The largest of the three tribes is the Northern Ute that reside on the Uintah and Ouray Reservation in northeastern Utah. During the mid 20th century, a dispute broke out between the Northern Ute and the other Ute groups during the gain of the new land and reservation. As a result, a Ute Partition Act was put in place that stated that any tribal member with half or less Ute blood was seen as a mixed-blood, which disfranchises them in terms of rights to tribal lands and equal legal treatment. Since 2002, the Ute tribe has been seeking civil action to repeal the Ute Partition Act. After the Indian Reorganization Act of 1934, the Northern Ute group began to buy back former tribal lands. In 1948 they gained the Hill Creek Extension through the government that returned 726,000 acres. Then in the 1980s the Northern Ute tribe was given legal jurisdiction over 3 million acres of alienated reservation lands. Since then discoveries of oil and gas have been made on this land, it holds a promise to increase living standards for Utes. In 1965, the Northern Ute tribe agreed to divert its water from the Unita Basin to the Great Basin. For their cooperation, the US Bureau of Reclamation agreed to build units to provide storage of the tribe’s water. However by 1992, the Bureau of Reclamation had made no progress on following through with their end of the agreement. To compensate the tribe, under Title V of the Central Utah Project Completion Act had a settlement for the Northern Ute tribe to receive $49.0 million for agricultural development, $28.5 million for recreation and fish and wildlife enhancement and $195 million for economic development.

The Southern Ute are one of the wealthiest tribes and claim to have financial assets at around $2 billion.

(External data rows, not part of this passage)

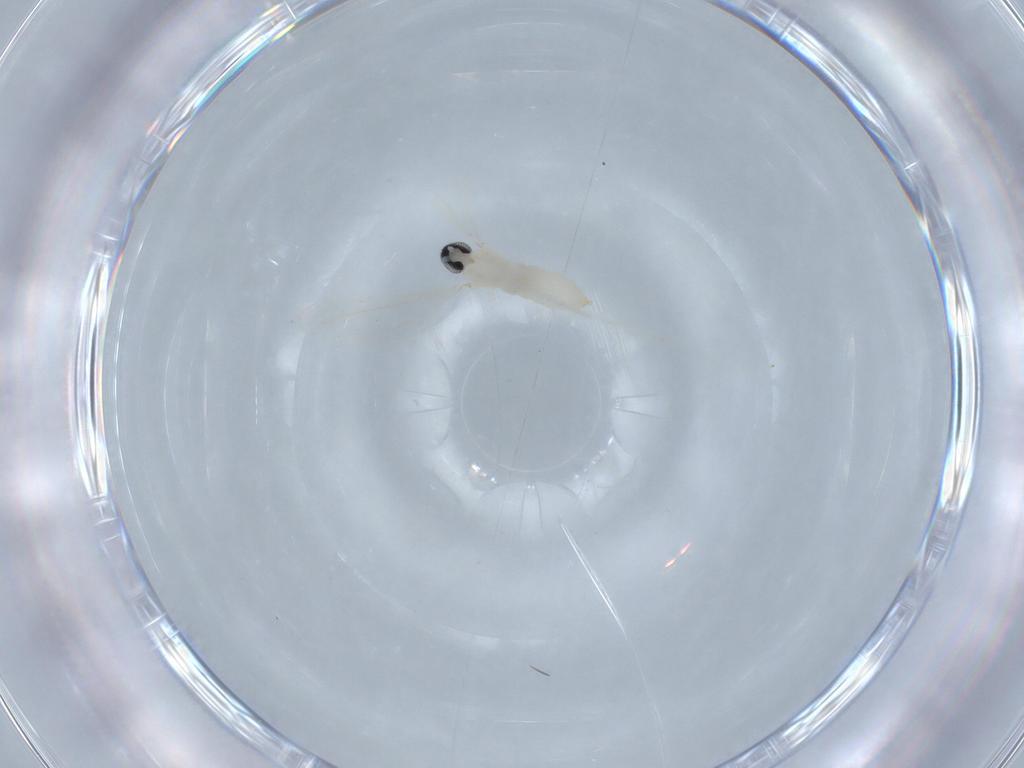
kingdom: Animalia
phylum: Arthropoda
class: Insecta
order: Diptera
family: Cecidomyiidae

The Southern Ute gained their wealth from gambling, tourism and real estate leases, oil and gas and other off-reservation business investments, such as the Red Cedar Gathering Company and Red Willow Production Company. The Mountain Ute have taken a slower pace in assimilating to American culture.

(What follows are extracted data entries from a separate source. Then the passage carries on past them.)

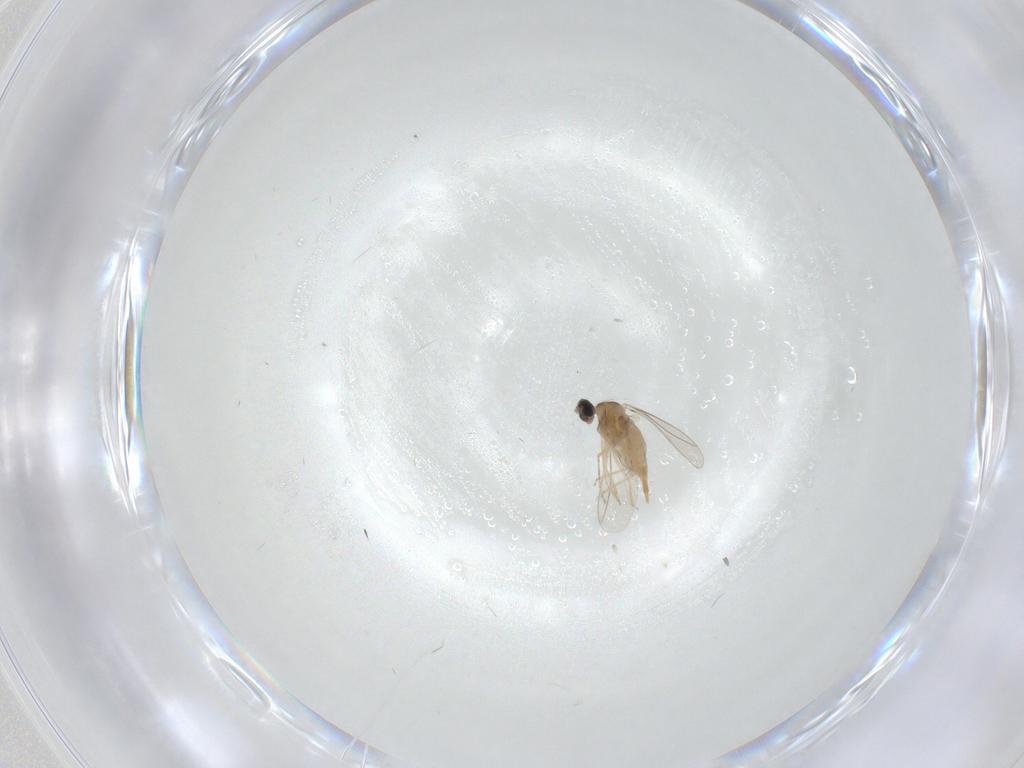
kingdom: Animalia
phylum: Arthropoda
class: Insecta
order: Diptera
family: Phoridae
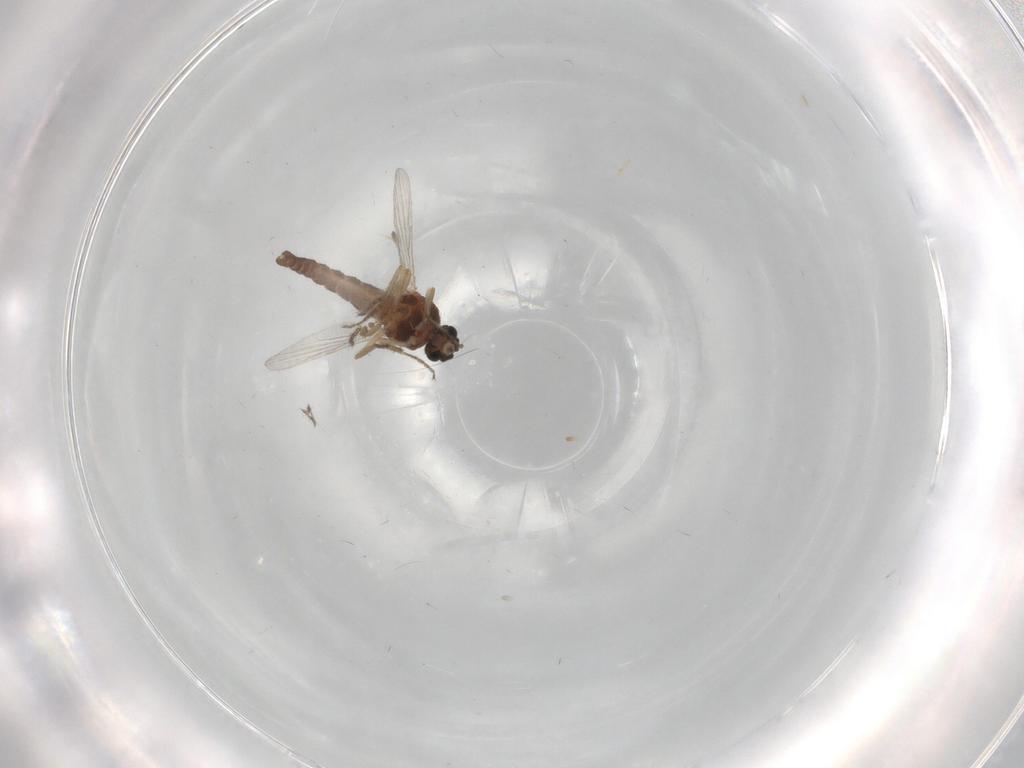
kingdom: Animalia
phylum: Arthropoda
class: Insecta
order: Diptera
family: Ceratopogonidae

The Ute tribe has taken to some small part of American culture. In 1963, the book When the Legends Die by Hal Borland was written about a Ute boy growing up on a reservation after his parents die and becoming a rodeo sensation. A movie was later released in 1972. In more recent popular culture, the University of Utah’s athletic department received explicit permission from the tribe to let the athletic teams be known as Utes. This was deemed appropriate since the state of Utah is named after the tribe.

Works Cited
"Chapter Five - The Northern Utes of Utah." Chapter Five - The Northern Utes of Utah. N.p., n.d. Web. 10 Mar. 2015.
"The Southern Ute Indian Tribe." Southern Ute Indian Tribe The Southern Ute Indian Tribe Comments. N.p., n.d. Web. 10 Mar. 2015.
"Ute Indian Tribe." Home. N.p., n.d. Web. 10 Mar. 2015.
"What Is a Ute?" Ute Memories. N.p., n.d. Web. 10 Mar. 2015.